TEXTO DE LECTURA:
##############################

Las colonias industriales catalanas fueron una representación singular de las relaciones sociales enfocadas a la producción de bienes, bajo la intermediación de la iglesia.
La transformación social derivada de la industrialización promovió la aparición de la denominada clase obrera, caracterizada por el cambio de relaciones entre los agentes de la producción. En este proceso, su carácter colectivo tiende a una organización que asume la defensa de los intereses de los trabajadores. En los años 1854 y 1855 se produjeron las primeras huelgas generales reconocidas en Cataluña, en defensa de unas condiciones laborales más dignas.
Por otro lado, la burguesía catalana emergió como una nueva clase social predominante en los sectores de producción, como ocurrió en toda Europa. Aparecieron importantes empresas familiares que fueron las protagonistas del pulso con la oligarquía terrateniente estatal, centrada en la agricultura y la minería, defensora del librecambio. La burguesía, basada en la industria, promovió medidas proteccionistas que gravaban la entrada de mercaderías extranjeras para proteger su producción de la competencia exterior. Grandes empresas familiares se definieron en sociedades anónimas que integraron a los miembros de la familia y eran presididas por el heredero de cada generación. La estrategia era siempre la misma, la acumulación de capital a partir de inversiones en sociedades y en la misma fábrica. La actividad principal de la burguesía catalana era el fomento de una actividad empresarial que combinaba el oficio con la política y la cultura, rasgo este último característico y diferenciado de la burguesía catalana respecto a la del resto del país. Asimismo, los patrones también asumieron la defensa de sus intereses de forma organizada, cuando las circunstancias especiales que se crearon durante la I Guerra Mundial y la postguerra provocaron enfrentamientos e inestabilidad social. Lo que inicialmente fue una respuesta violenta para mantener el orden público, llegando incluso a la formación de una policía paralela para fortalecer un sistema ineficaz, asumió, con el tiempo, su papel social y el contrapeso de la agitación desencadenada por el descontento del proletariado. Aparecieron, de este modo, las patronales empresariales.
Respecto a la iglesia, indicar que la revolución liberal española tocó a fondo sus privilegios fiscales, económicos, judiciales y culturales, cosa que significó el hundimiento de sus principales fuentes de renta y el desmantelamiento de buena parte de sus estructuras institucionales. Ahora bien, pese a ello la Iglesia seguía disponiendo de la autoridad moral que profesa la función pública de los sacramentos y su significación en una sociedad de orientación cristiana, así como de la colectivización de la sociedad alrededor de las festividades religiosas, que forman parte de la esencia de la tradición y la cultura del país. La Iglesia canalizó su decadencia institucional y económica hacia el fomento de la educación, con alianzas con la burguesía conservadora que permitieron la apertura de escuelas religiosas privadas y, posteriormente, el control de la enseñanza pública. Según palabras de Jaume Vicens i Vives “la sociedad se recatolizaba”, y el modelo teórico de estado definido por los liberales seguía siendo el Estado confesional.

##############################

DATOS MOSTRADOS:
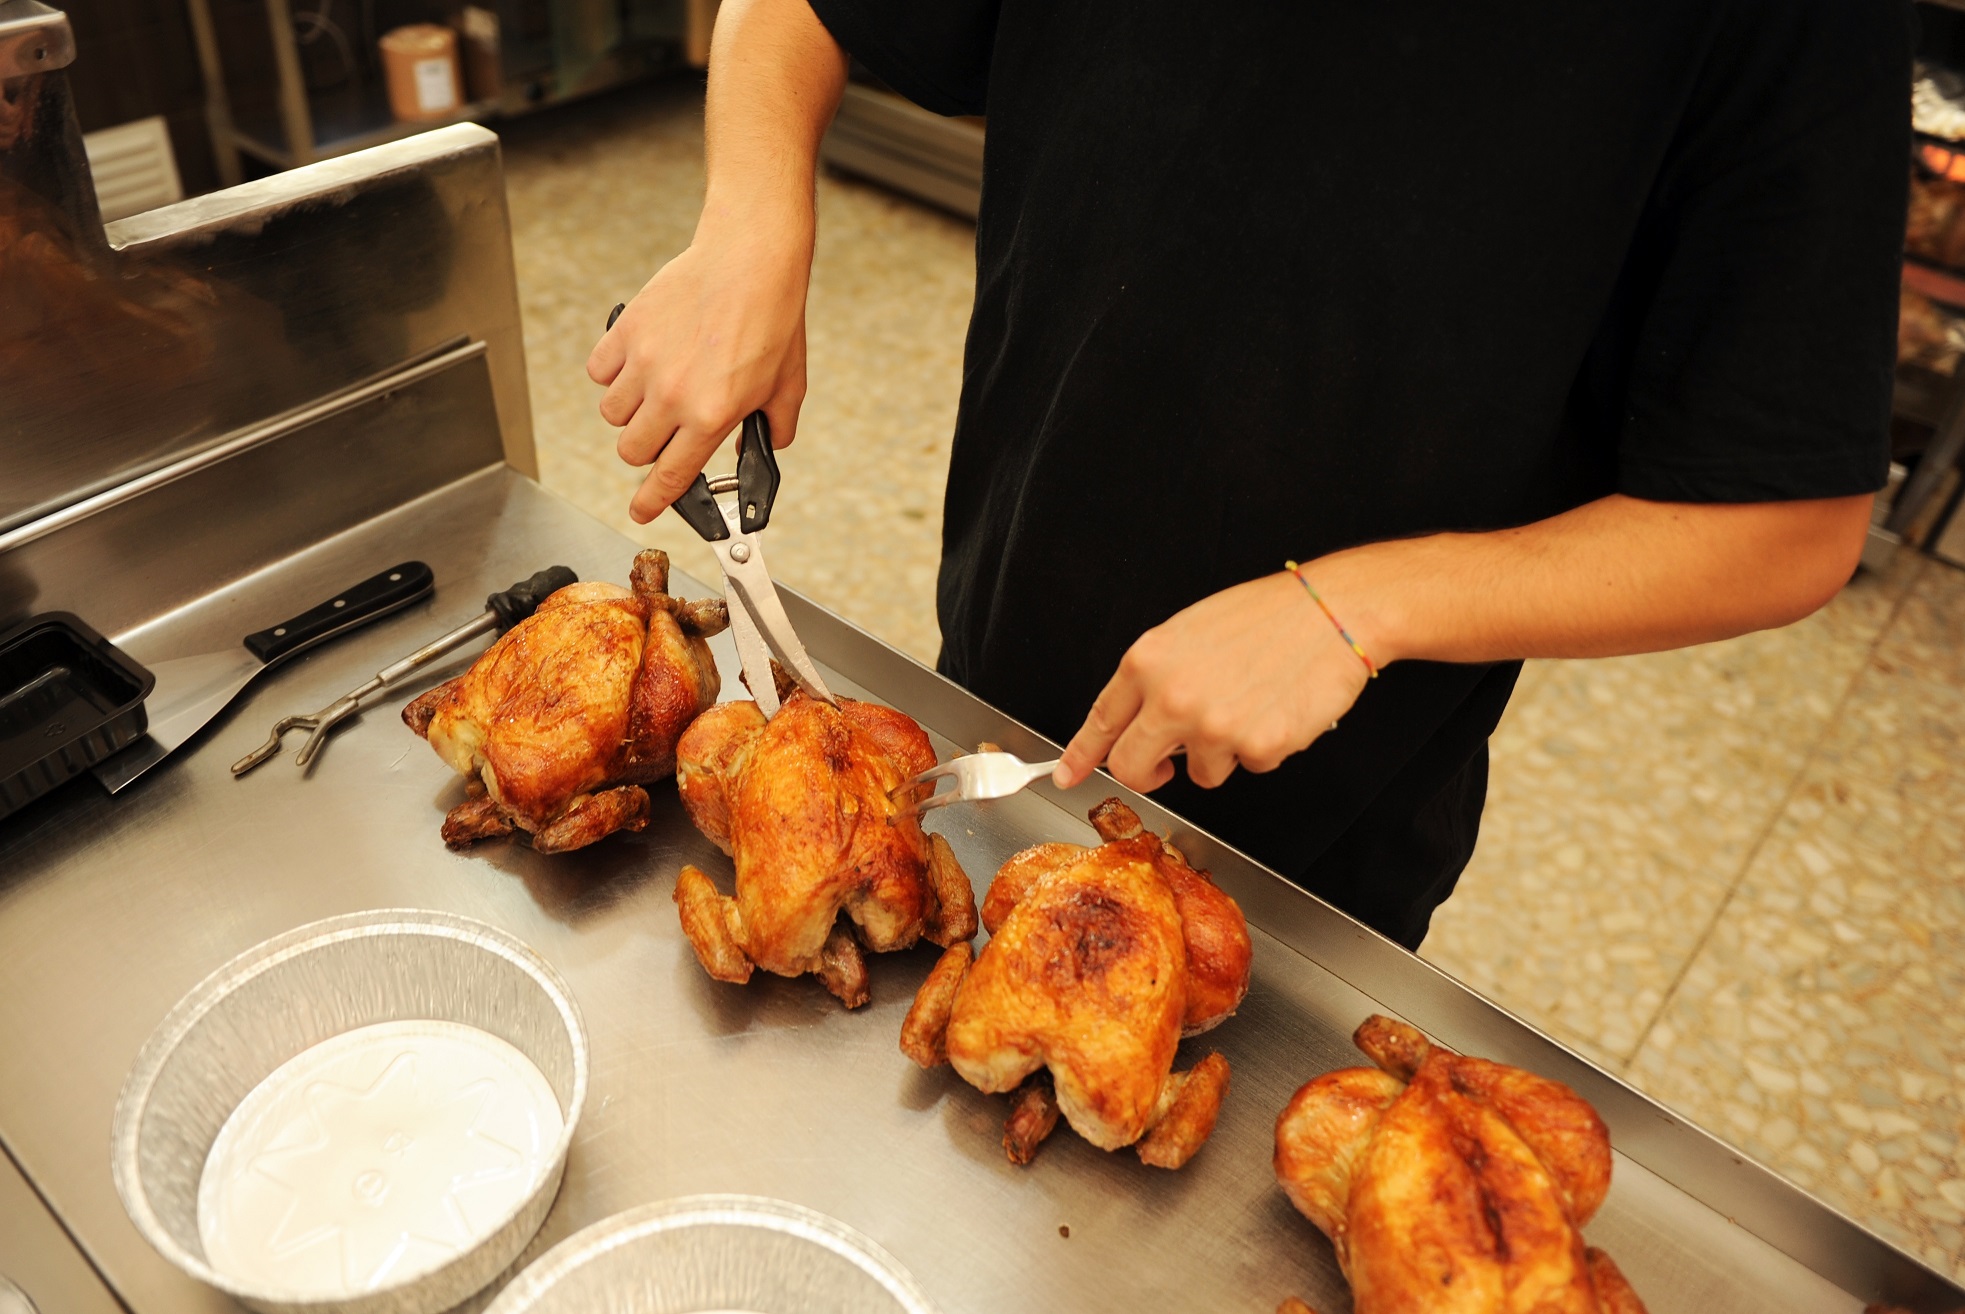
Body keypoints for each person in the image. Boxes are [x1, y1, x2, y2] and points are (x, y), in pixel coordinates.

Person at [587, 0, 1910, 950]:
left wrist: (1354, 608)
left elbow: (1789, 519)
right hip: (1003, 645)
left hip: (1334, 804)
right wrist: (753, 212)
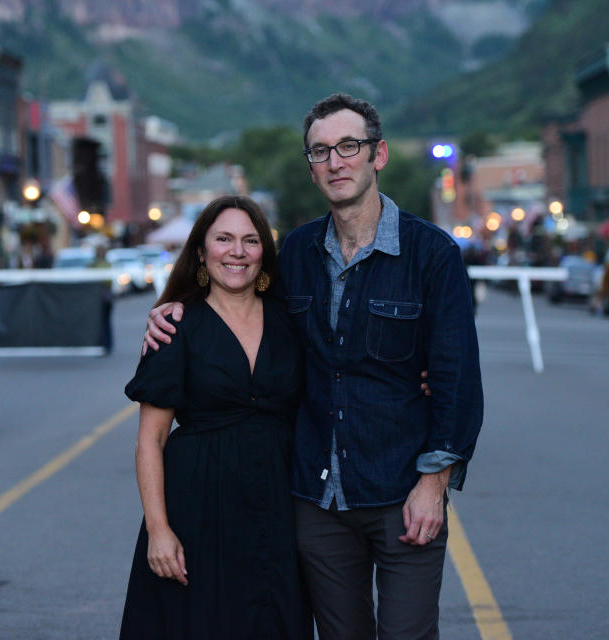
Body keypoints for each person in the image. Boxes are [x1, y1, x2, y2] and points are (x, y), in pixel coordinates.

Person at [145, 93, 483, 640]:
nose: (335, 161)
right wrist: (173, 308)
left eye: (348, 146)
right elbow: (236, 299)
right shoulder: (296, 254)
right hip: (314, 500)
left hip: (402, 491)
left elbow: (457, 380)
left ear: (378, 155)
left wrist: (433, 482)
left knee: (406, 634)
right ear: (310, 167)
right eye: (320, 151)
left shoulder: (433, 254)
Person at [119, 195, 312, 640]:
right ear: (202, 252)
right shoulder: (175, 327)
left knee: (275, 621)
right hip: (198, 510)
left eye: (250, 240)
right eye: (223, 239)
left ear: (264, 251)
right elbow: (151, 441)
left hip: (279, 507)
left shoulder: (291, 320)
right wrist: (158, 530)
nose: (237, 251)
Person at [89, 244, 113, 355]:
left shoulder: (94, 265)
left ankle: (103, 344)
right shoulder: (108, 264)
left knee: (101, 322)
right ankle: (108, 345)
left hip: (99, 297)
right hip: (107, 296)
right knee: (107, 321)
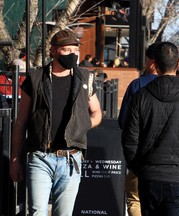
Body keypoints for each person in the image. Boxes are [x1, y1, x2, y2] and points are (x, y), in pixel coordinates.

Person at [9, 29, 102, 215]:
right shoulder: (35, 79)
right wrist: (15, 160)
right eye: (67, 50)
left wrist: (84, 124)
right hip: (40, 157)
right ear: (53, 51)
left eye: (75, 50)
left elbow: (97, 112)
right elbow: (21, 122)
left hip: (71, 159)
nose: (72, 55)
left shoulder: (84, 77)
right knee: (37, 212)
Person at [122, 42, 179, 216]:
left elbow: (130, 138)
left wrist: (138, 168)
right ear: (178, 64)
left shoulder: (141, 96)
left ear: (155, 63)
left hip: (149, 175)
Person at [118, 43, 158, 216]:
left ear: (151, 62)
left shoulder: (137, 85)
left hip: (139, 155)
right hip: (169, 161)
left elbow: (123, 121)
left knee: (135, 199)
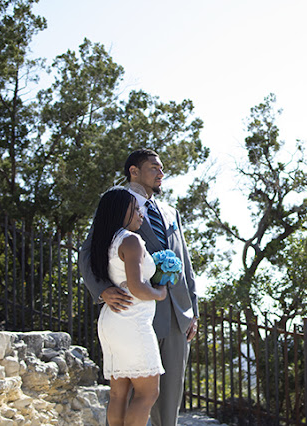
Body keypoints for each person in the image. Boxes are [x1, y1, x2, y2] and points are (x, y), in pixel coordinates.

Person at [79, 149, 199, 426]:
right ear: (134, 171)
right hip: (134, 312)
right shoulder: (117, 205)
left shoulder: (170, 212)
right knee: (134, 391)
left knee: (169, 396)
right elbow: (88, 251)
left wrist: (193, 310)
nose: (161, 173)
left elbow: (185, 264)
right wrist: (102, 289)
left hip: (178, 314)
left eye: (162, 168)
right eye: (154, 167)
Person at [89, 187, 167, 426]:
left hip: (112, 321)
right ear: (122, 211)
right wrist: (160, 293)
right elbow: (137, 288)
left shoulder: (106, 241)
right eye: (135, 209)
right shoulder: (131, 240)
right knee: (147, 393)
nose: (141, 213)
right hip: (133, 321)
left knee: (118, 394)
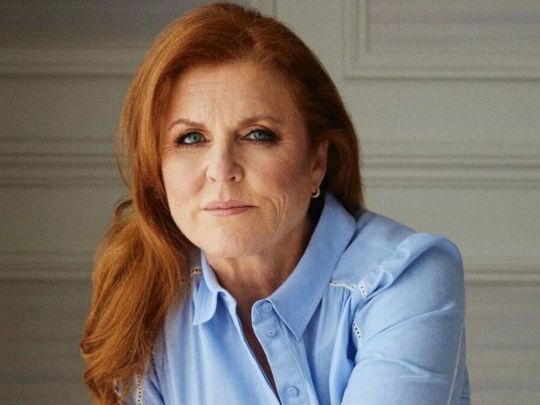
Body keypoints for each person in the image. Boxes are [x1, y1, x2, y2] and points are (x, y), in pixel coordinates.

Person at [81, 3, 470, 404]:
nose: (222, 170)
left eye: (257, 135)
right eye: (191, 138)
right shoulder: (142, 295)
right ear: (157, 168)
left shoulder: (405, 276)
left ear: (317, 161)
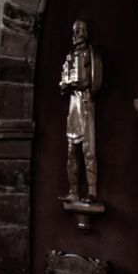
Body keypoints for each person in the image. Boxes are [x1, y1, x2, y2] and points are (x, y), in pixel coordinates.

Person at [60, 19, 102, 202]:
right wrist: (66, 84)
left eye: (80, 30)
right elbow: (63, 81)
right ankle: (74, 190)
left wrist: (82, 84)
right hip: (73, 103)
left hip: (86, 100)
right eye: (75, 31)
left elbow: (95, 79)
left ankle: (92, 191)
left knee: (88, 149)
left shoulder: (91, 53)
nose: (77, 34)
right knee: (71, 149)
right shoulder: (70, 56)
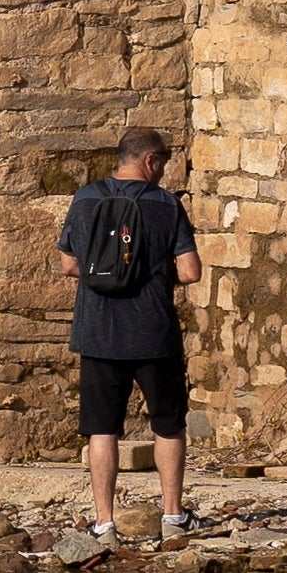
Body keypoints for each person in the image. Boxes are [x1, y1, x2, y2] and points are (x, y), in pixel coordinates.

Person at [58, 126, 203, 539]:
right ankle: (173, 516)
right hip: (153, 331)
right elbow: (190, 272)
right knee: (168, 423)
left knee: (102, 427)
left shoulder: (84, 199)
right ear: (150, 161)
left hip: (97, 331)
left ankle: (104, 522)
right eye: (164, 164)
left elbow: (68, 265)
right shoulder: (165, 204)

##############################

TAREAS:
#1 Según el texto sobre las colonias industriales, ¿en qué años hubo las primeras huelgas generales reconocidas en Cataluña?
#2 Transcribe del texto sobre las colonias industriales el fragmento entre "Las colonias industriales" y "de la iglesia.", ambos incluidos.
Los datos son un material aparte, sin relación con el texto.

RESPUESTAS POR TAREA:
#1 En 1854 y 1855.

#2
Las colonias industriales catalanas fueron una representación singular de las relaciones sociales enfocadas a la producción de bienes, bajo la intermediación de la iglesia.